The company is, however, facing potential legal action from CAT over royalties on the drug.

"The availability of Humira is extremely important for the many RA patients who may not be seeing adequate results from their current medications", said Guillermo Herrera, Senior VP, International Operations, Abbott. "We're pleased the proposed indication provides physicians with the opportunity to prescribe Humira with methotrexate or as monotherapy, depending upon the need of the individual patient".

Johnson & Johnson and Schering-Plough's rival arthritis treatment Remicade has, meanwhile, received European regulatory approval for two new indications ankylosing spondylitis (AS), which affects the spine, and the bowel condition Crohn's disease.

Thomas Lauda, Executive VP, Schering-Plough Pharmaceuticals, said: "Remicade continues to demonstrate its effectiveness in treating serious immune disorders and we are committed to further studying its benefits in order to maximize its value for patients.

Remicade was approved to treat AS as a second-line treatment where patients have not responded adequately to standard pain and anti-inflammation drugs. It was also given clearance for 'maintenance dosing' to control severe Crohn's disease symptoms in those patients who have previously responded to the medicine.

Schering-Plough holds world-wide rights to Remicade outside the US, Japan and some other parts of Asia. Sales of the drug increased by 89% to $114 million in the first quarter of this year in these areas.

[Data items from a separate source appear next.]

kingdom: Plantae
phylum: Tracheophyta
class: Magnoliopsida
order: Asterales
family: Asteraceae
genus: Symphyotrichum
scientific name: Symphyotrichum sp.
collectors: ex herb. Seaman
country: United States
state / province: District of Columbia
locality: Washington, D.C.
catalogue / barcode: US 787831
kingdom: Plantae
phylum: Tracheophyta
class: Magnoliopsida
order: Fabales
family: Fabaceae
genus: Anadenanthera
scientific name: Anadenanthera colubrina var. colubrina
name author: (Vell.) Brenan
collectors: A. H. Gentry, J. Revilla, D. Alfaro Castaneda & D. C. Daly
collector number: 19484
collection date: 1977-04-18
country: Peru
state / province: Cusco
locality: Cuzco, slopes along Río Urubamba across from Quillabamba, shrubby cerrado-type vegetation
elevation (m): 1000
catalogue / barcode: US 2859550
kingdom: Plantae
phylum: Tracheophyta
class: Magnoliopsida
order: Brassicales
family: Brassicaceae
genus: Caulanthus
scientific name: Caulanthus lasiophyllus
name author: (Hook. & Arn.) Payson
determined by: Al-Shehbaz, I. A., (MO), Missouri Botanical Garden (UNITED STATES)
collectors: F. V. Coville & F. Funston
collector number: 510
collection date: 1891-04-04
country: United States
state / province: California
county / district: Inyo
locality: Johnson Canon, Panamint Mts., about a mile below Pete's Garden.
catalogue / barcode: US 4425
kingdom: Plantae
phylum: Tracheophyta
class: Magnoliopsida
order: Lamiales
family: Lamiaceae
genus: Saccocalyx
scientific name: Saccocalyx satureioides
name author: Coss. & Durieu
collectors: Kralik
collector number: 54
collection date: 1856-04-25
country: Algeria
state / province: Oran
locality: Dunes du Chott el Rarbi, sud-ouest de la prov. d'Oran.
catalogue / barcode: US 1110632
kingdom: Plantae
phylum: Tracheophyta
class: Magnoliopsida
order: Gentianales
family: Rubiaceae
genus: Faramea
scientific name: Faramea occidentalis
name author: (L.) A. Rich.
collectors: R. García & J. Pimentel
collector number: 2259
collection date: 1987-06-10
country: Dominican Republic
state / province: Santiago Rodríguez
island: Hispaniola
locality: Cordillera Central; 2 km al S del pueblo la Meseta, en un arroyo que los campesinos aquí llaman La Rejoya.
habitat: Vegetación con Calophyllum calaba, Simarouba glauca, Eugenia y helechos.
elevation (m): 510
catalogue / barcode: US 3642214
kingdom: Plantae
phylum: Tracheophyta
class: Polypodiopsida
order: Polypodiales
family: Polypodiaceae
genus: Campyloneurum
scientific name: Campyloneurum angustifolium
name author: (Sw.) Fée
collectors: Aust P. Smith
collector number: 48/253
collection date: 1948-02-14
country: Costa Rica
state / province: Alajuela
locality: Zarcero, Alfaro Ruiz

In the US, Remicade is marketed by Johnson & Johnson through its Centocor subsidiary, and its sales in that territory jumped by 67% in the first quarter to $409 million.

Genentech and Xoma have ceased development of their humanised monoclonal antibody Raptiva for the treatment of moderate to severe rheumatoid arthritis.

Phase II data indicated Raptiva which is seeking both US and EU approval for its primary indication, psoriasis offered no overall clinical benefit when taken with methotrexate over placebo.